Q: My seven-year-old doesn’t want to go to school. How can I help her?

By | August 12, 2019

A: Having problems with fear and anxiety is the most common psychological or emotional difficulty experienced by children and parents.

Anxiety presents differently in kids than in adults. In order to help children with their anxiety parents need to slow down, listen and try to understand what’s happening for their child. This takes a while to learn. The next task is to help children understand what they’re going through.

School refusal is usually a sign that something’s wrong rather than a problem in itself. It could be a fear of something bad happening to Mum and Dad when they’re not there; or a fear of being bullied or teased if that has happened before.

When we talk to kids we talk about ‘inside clues’, or how their body feels, so they can identify when they are feeling anxious. They might feel sick in the tummy, aches and pains, a headache or feeling jittery.

There are ‘outside clues’ as well, referring to how they behave such as avoiding places or refusing some activities. Some kids can look like they are acting out, which can be difficult for parents, but what’s really happening is the kid can’t approach this situation because they’re scared, and they don’t have the verbal capacity to understand or to say what they’re going through.

The next thing we would try to do is problem solve if there is a difficulty at school that would help explain their school refusal, such as a learning difficulty or bullying. Then we can address that concern.

We also help kids to reduce their fear by changing their thinking, because most fear comes from incorrect assessment of threat. Our favourite way to do this at my practice is to do ‘detective thinking’. This is where we get the kids to ask, “what evidence do we have to say that those thoughts are true? And what evidence do we have to say they won’t be? Can we do an experiment to test them out somehow?”

Finally, relaxation activities can help children deal with the feelings they are experiencing once they have identified the anxiety.

Teaching children how to understand and regulate their emotions takes quite a long time, and shouldn’t be rushed.

Relaxation techniques for children

If someone’s scared and it’s a one-off, parents need to give them a hug, label their feelings (“it sounds like you are feeling scared because . . .”) and provide reassurance. Tell them why they are safe; don’t tell them they are being silly.

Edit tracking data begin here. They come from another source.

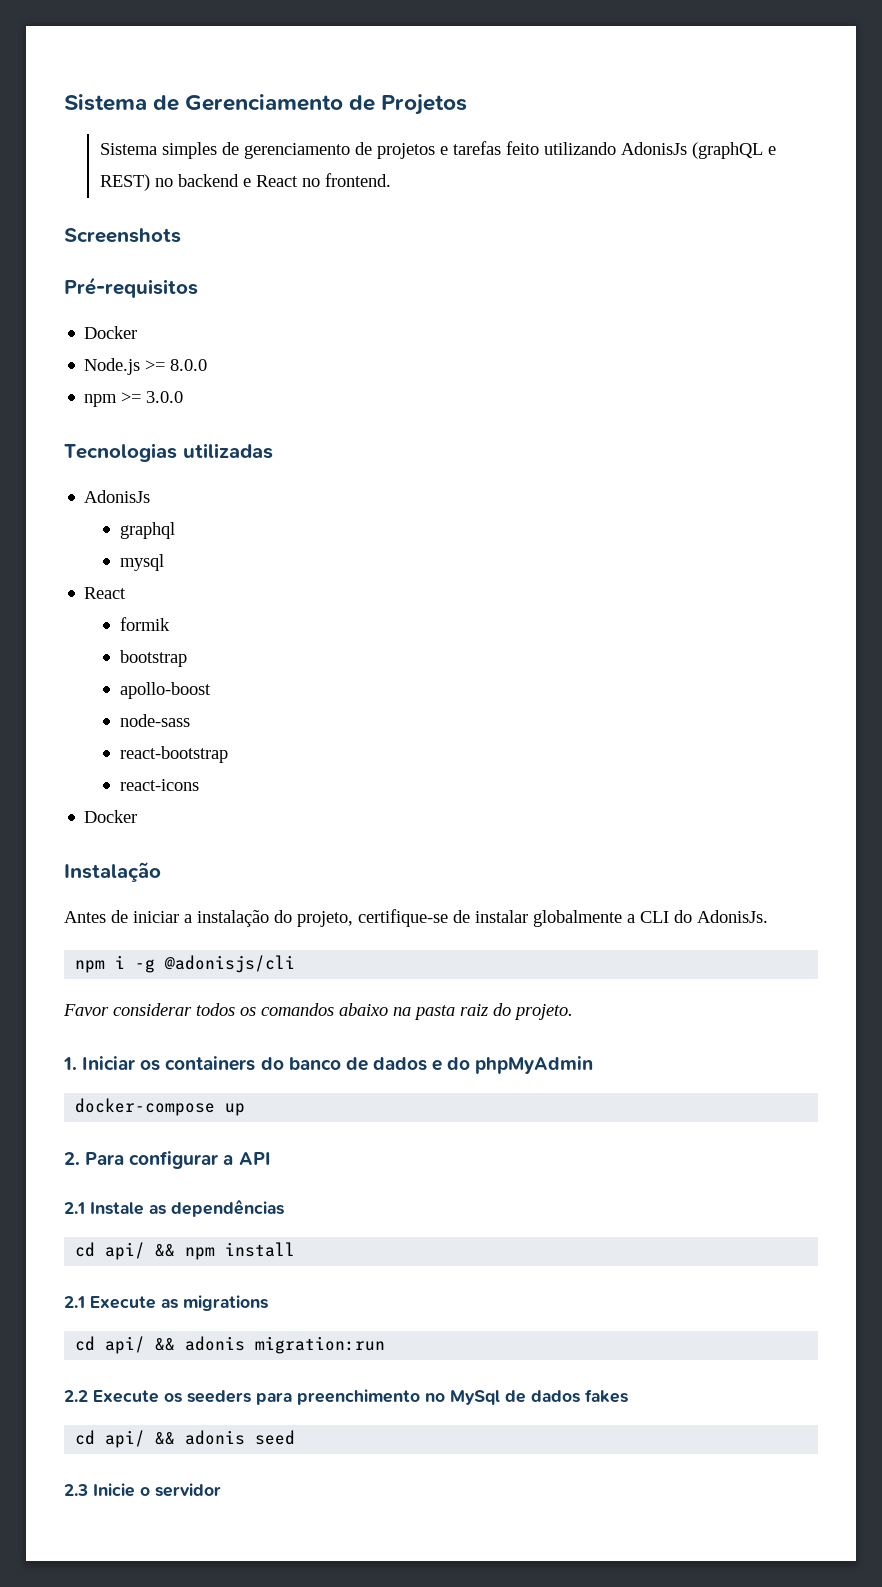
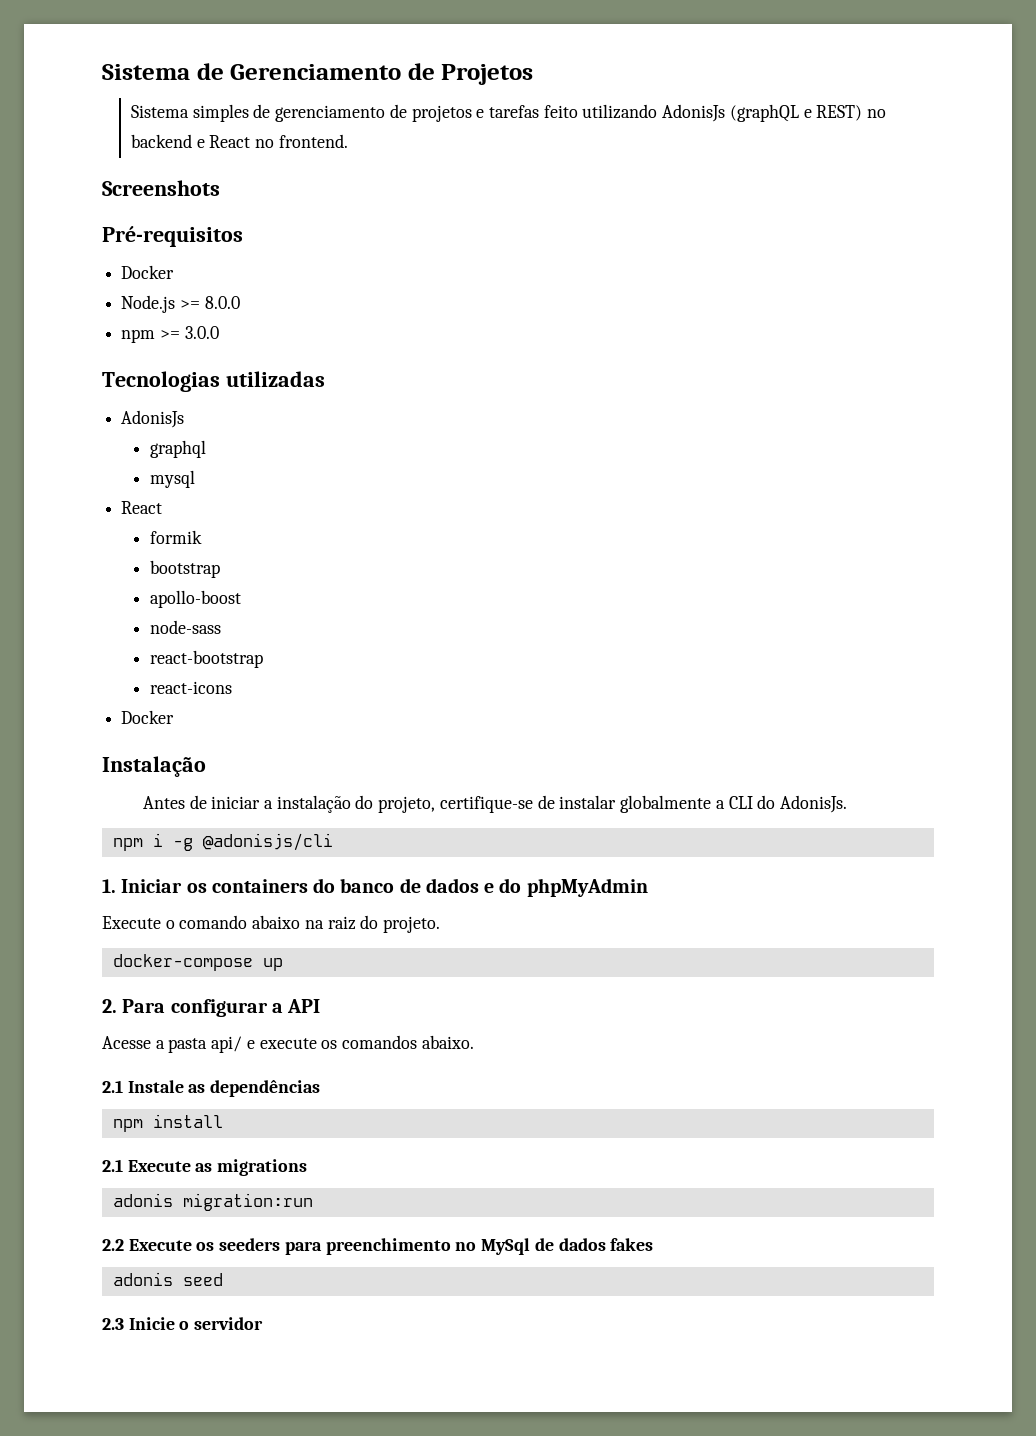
[63,1003,573,1020] // Favor considerar todos os comandos abaixo na pasta raiz do projeto. -> (333, 842) none
(594, 1065) none -> [102,915,441,933] // Execute o comando abaixo na raiz do projeto.
(271, 1158) none -> [102,1035,474,1053] // Acesse a pasta api/ e execute os comandos abaixo.
[75,1242,176,1260] cd api/ && -> (321, 1088) none
[75,1336,176,1354] cd api/ && -> (308, 1167) none
[75,1430,176,1448] cd api/ && -> (654, 1244) none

But when there’s a persisting anxiety problem a little bit of reassurance doesn’t help. Telling them they don’t need to be afraid of the dark won’t work. You need to work on long-term behavioural coaching like detective thinking, and ‘fighting fear by facing fear’.

Parents need to patiently and gently coach them in these skills because kids can’t do it on their own. To help them to calm down and reduce the physical tension in their body try the following techniques.

Make all your muscles stiff like a robot – then relax like floppy spaghetti whilst breathing out. Repeat that a few times.

Try breathing exercises like making a long “shhhh” sound like the wind blowing through the trees, or imagine smelling cookies out of the oven – breathe in slowly through your nose and a long sigh out.

These activities help them slow their breathing down and regulate their tension levels.

Good resources for child mental health include the Beyond Blue Healthy Families hub and the Macquarie University Cool Kids program (paid resource).